31 de agosto de 2013

Diego El Cigala “Romance de la Luna Tucumana” (Cigala Music, 2013)



No passado dia 18 de agosto, a fim de se instalar na República Dominicana, o madrileno Diego El Cigala aterrava com a sua família no Aeroporto Internacional de Las Américas e, algo perversamente, a sua ação trazia à memória as linhas de um poema de Pedro Mir – “Balada do Exilado” – composto nos anos 50, no momento em que, escapado ao regime do Generalíssimo Trujillo, residia em Cuba o escritor dominicano: “Peço o que mais me pertence/ A minha pátria/ Pela sua dor e pela minha/ Pelo seu sangue e pelo meu sangue/ Pela minha ausência e pela sua ausência/ Eu cantando baladas por terras de exílio/ Ela em cristais de açúcar por costas estrangeiras”. Era o desfecho de um plano anunciado em abril, por ocasião da primeira edição deste novo álbum, distribuída pelo diário El País, quando, em declarações à agência EFE, o cantor concluía ter de partir por não haver “futuro em Espanha”. “Não me conformo”, dizia: “Tenho 45 anos e assisti a uma hecatombe como nunca imaginei. Pais que se mataram para pagar carreiras a filhos que agora têm de emigrar”. No Caribe estará perto de Miami, Nova Iorque, Havana, Buenos Aires ou Cidade do México, de um mercado americano que o “adora”, prosseguia a notícia, lembrando que na sua pátria se contavam pelos dedos de uma mão as solicitações para espetáculos. “Aqui não há cultura, não há concertos nem promotores”, afirmava Cigala: “A situação das editoras é anedótica e ainda por cima dá-se esta subida do IVA. Como não hão de sair à rua pessoas a manifestar-se? Amo Espanha mas chega uma altura em que este estado de coisas te asfixia e se trabalhas é para as Finanças”. Rematava: “Parto enojado por senhores como Bárcenas, Rajoy e Aznar, a roubar desde os anos 90”.

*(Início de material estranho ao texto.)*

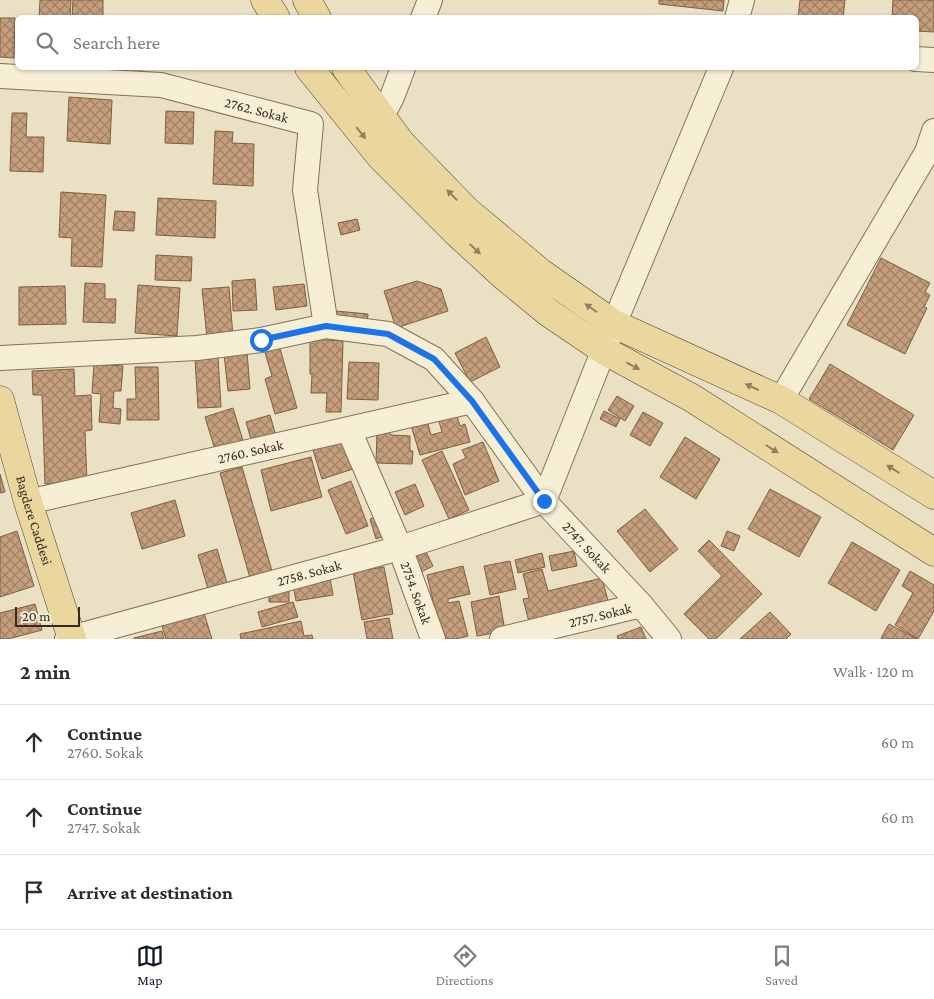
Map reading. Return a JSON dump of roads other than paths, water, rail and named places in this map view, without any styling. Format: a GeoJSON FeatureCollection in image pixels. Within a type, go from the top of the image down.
{"type":"FeatureCollection","features":[{"type":"Feature","properties":{"kind":"main road"},"geometry":{"type":"LineString","coordinates":[[265,0],[274,15]]}},
{"type":"Feature","properties":{"kind":"main road"},"geometry":{"type":"LineString","coordinates":[[307,0],[315,15]]}},
{"type":"Feature","properties":{"kind":"main road"},"geometry":{"type":"LineString","coordinates":[[311,70],[380,156],[458,234],[505,277],[549,313],[605,351],[692,398],[934,552]]}},
{"type":"Feature","properties":{"kind":"main road"},"geometry":{"type":"LineString","coordinates":[[348,70],[401,143],[467,211],[540,274],[614,324],[781,400],[934,495]]}},
{"type":"Feature","properties":{"kind":"main road","name":"Bagdere Caddesi"},"geometry":{"type":"LineString","coordinates":[[0,400],[28,502],[70,638]]}},
{"type":"Feature","properties":{"kind":"street"},"geometry":{"type":"LineString","coordinates":[[424,15],[430,0]]}},
{"type":"Feature","properties":{"kind":"street"},"geometry":{"type":"LineString","coordinates":[[738,15],[742,0]]}},
{"type":"Feature","properties":{"kind":"street"},"geometry":{"type":"LineString","coordinates":[[919,59],[934,60]]}},
{"type":"Feature","properties":{"kind":"street"},"geometry":{"type":"LineString","coordinates":[[382,116],[403,70]]}},
{"type":"Feature","properties":{"kind":"street"},"geometry":{"type":"LineString","coordinates":[[544,501],[605,351],[614,324],[720,70]]}},
{"type":"Feature","properties":{"kind":"street","name":"2762. Sokak"},"geometry":{"type":"LineString","coordinates":[[0,76],[161,85],[311,124]]}},
{"type":"Feature","properties":{"kind":"street"},"geometry":{"type":"LineString","coordinates":[[0,358],[197,348],[261,340],[326,326],[306,190],[311,124],[335,100]]}},
{"type":"Feature","properties":{"kind":"street"},"geometry":{"type":"LineString","coordinates":[[781,400],[927,152],[934,131]]}},
{"type":"Feature","properties":{"kind":"street","name":"2747. Sokak"},"geometry":{"type":"LineString","coordinates":[[326,326],[388,334],[434,359],[472,401],[544,501],[641,606],[668,639]]}},
{"type":"Feature","properties":{"kind":"street","name":"2760. Sokak"},"geometry":{"type":"LineString","coordinates":[[28,502],[472,401]]}},
{"type":"Feature","properties":{"kind":"street","name":"2754. Sokak"},"geometry":{"type":"LineString","coordinates":[[349,430],[400,548],[433,639]]}},
{"type":"Feature","properties":{"kind":"street","name":"2758. Sokak"},"geometry":{"type":"LineString","coordinates":[[70,638],[400,548],[544,501]]}},
{"type":"Feature","properties":{"kind":"street","name":"2757. Sokak"},"geometry":{"type":"LineString","coordinates":[[502,639],[641,606]]}}]}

“Romance de la Luna Tucumana” não é o resultado deste retiro mas, até pela sua filiação espiritual em Mercedes Sosa, que lhe provou o sabor amargo, antes, a indicação de que o tema do exílio ocupava há muito a mente de Cigala. Porventura desde “Cigala&Tango”, o seu CD de 2010 consagrado – essencial mas não exclusivamente – à canção de Buenos Aires, que ganha agora continuação. Talvez por isso, e contrariando um certo paradigma interpretativo de pendor populista, este é o seu disco mais literário, em que a liberdade do canto jamais se sobrepõe ao rigor da letra. Aqui, como quando em palco, pela voz dos atores, se cumpre um texto de um dramaturgo, trata-se de testemunhar a transmutação naqueles que encontram nas palavras de outrem os sentimentos que habitavam já, quiçá indecifravelmente, dentro de si. O que lança outra luz sobre ‘Naranjo en flor’, com o verso “Primero hay que saber sufrir/ Después amar/ Después partir/ Y al fin andar sin pensamiento” não tanto a evocar uma desfloração – o seu assunto real – quanto a enunciar o esquecimento enquanto endereço final do desgosto. E o mesmo se dirá acerca de ‘Déjame que me vaya’, ao ouvir-se: “Aunque me duela el alma/ Tan solo pienso en irme/ No quiero estar mañana/ Crucificado y triste”. Cigala, num insólito cenário criado pela guitarra de Diego García – com um twang surripiado a Duane Eddy – e pela percussão do mestre cubano Changuito, grita e, por uma vez, como em ‘Canción de las simples cosas’, é para que se ouça a si próprio: “Por eso muchacho/ No partas ahora/ Soñando el regresso/ Que el amor es simple/ Y las cosas simples/ Las devora el tiempo”. O flamenco, esse, permanece a sua primeira fatalidade e a sua derradeira fantasia.